Technological advances in recent years have gifted society with many advantages. Tasks that were often physically laborious and time-consuming can now be dealt with virtually on computers. A simple click, tap or swipe achieves in a second or two what may have taken hours before. Banking especially has made a huge leap forward in this arena. Instead of having to pay a personal visit to the local branch, or in some cases not-so local, clients can deal with the same business far quicker online. Banks encourage this because it is easier and cheaper for them; requiring fewer premises, less staff, and lower overheads. For their customers it means setting up one or more accounts; but the process is generally achievable and quite painless, given the appropriate guidance. Then deposits, withdrawals, transfers and payments can be made by simply logging on; and this can be done from anywhere using not only PCs and laptops, but also mobile phones and tablets. And, of course, we are assured that it is absolutely safe.

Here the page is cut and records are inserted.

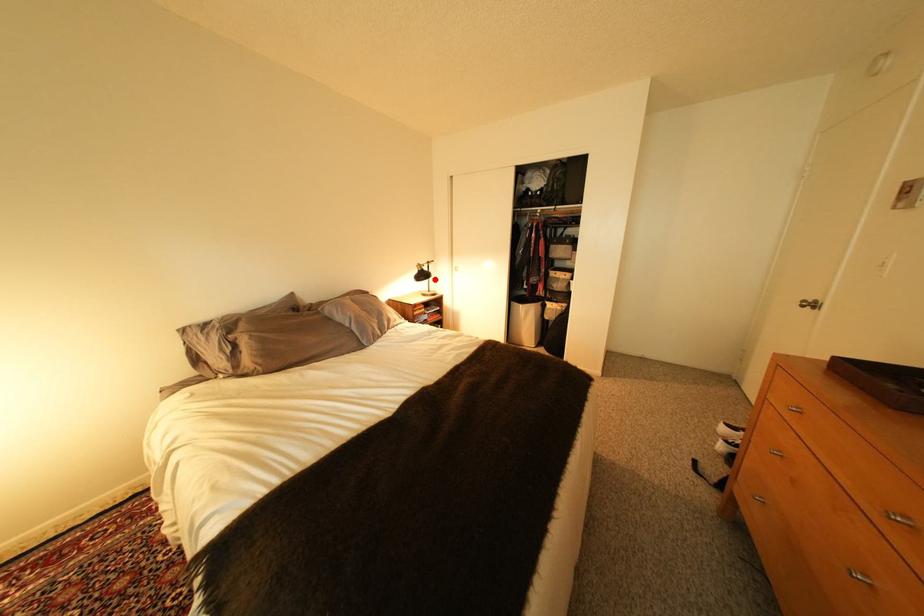
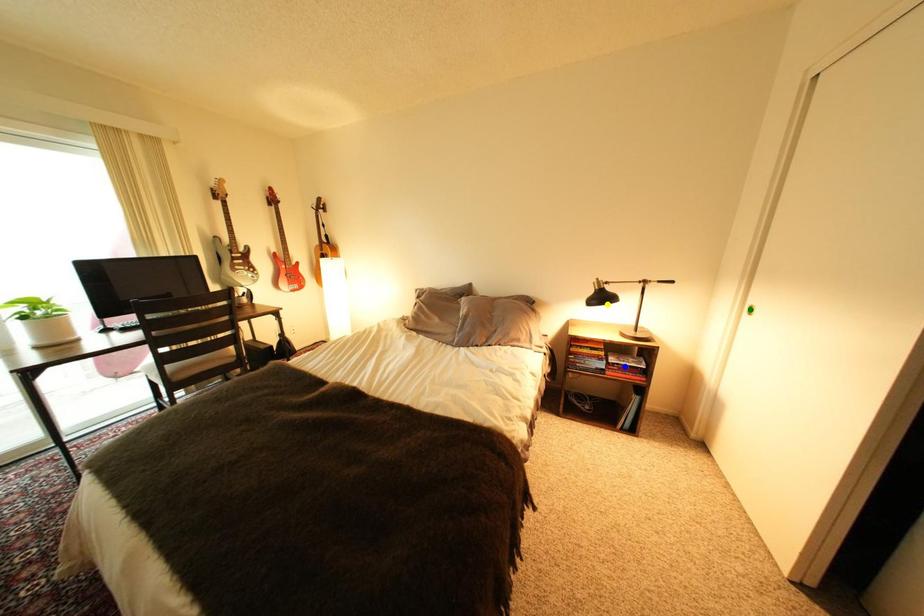
Question: I am providing you with two images of the same scene from different viewpoints. A red point is marked on the first image. You are given multiple points on the second image. Can you choose the point in image 2 that corresponds to the point in image 1?

Choices:
 (A) yellow point
 (B) blue point
 (C) green point

Answer: (A)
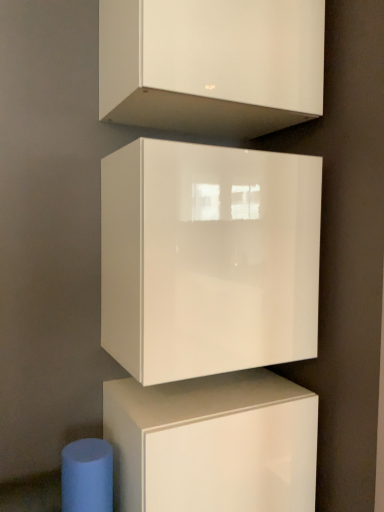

The promise that personal information will not be divulged to a third party without the consent of the customer; and the high levels of security would seem to endorse this. Unfortunately, there are some out there who actually rely on people trusting these assurances to the point of complacency. Despite frequent warnings to check that any communications purporting to be from banks are genuine by taking time to contact the branch or head office for confirmation; some customers don't bother. They just assume the phone call or text message they receive is the real McCoy; then they jump to and follow the instructions suggested. It sounds simple, and it is; particularly for the scammers determined to dupe the gullible, naive and incautious.

Maybe we are too cynical for our own good, but we treat the matter of scammers and hackers very seriously. We have to in order to protect the ASOH website and you, our visitors; and we are also mindful of our own personal security. Our Internet Tips articles list a number of ways to identify possible scams and how to deal with them; and it will be time well spent having a read through the relevant ones. Unfortunately, try as we might, we can't get the message out to everyone. So, many will fall foul of devious cyber criminals who target not only Internet users, but also anyone with a mobile phone.

As an example: both of our mobile phones received the same texts supposedly from a genuine bank claiming that there was an issue with our account and that we should click on the link to re-affirm our details. We didn't comply - we have never had dealings with that particular bank; so we just deleted the messages. But what if others received such a request and actually did have accounts with that specific financial institution? Quite a few would click on the link and hand over their personal details without a second thought. They would doubtless have that very soon when their account was compromised and perhaps drained of funds. It does happen frequently - millions of hard-earned dollars gone in a flash because of people being too trusting. And it will keep happening because the cyber criminals are constantly updating the type and nature of their scams.

My best advice, aside from never trusting anyone, is to say that genuine banks do not contact customers via text messages or phone calls to request personal or financial details. Why would they need to when the means is there to conduct such business online? After all, that was why the account was set up the way it was in the first place; guarded by specific login codes, passwords and security procedures that protect customers and the banks themselves.

As long as both parties follow the standard recognisable protocols, no harm should be done. To diverge from this policy is to open the door of your online world to scammers and hackers. I can guarantee they will thank you for it...

SO PLEASE DON'T CLICK, TAP OR SWIPE WITHOUT THINKING. And NEVER GIVE OUT PERSONAL OR FINANCIAL DETAILS OVER THE PHONE - you can't be sure the person on the other end of the line is who they say they are.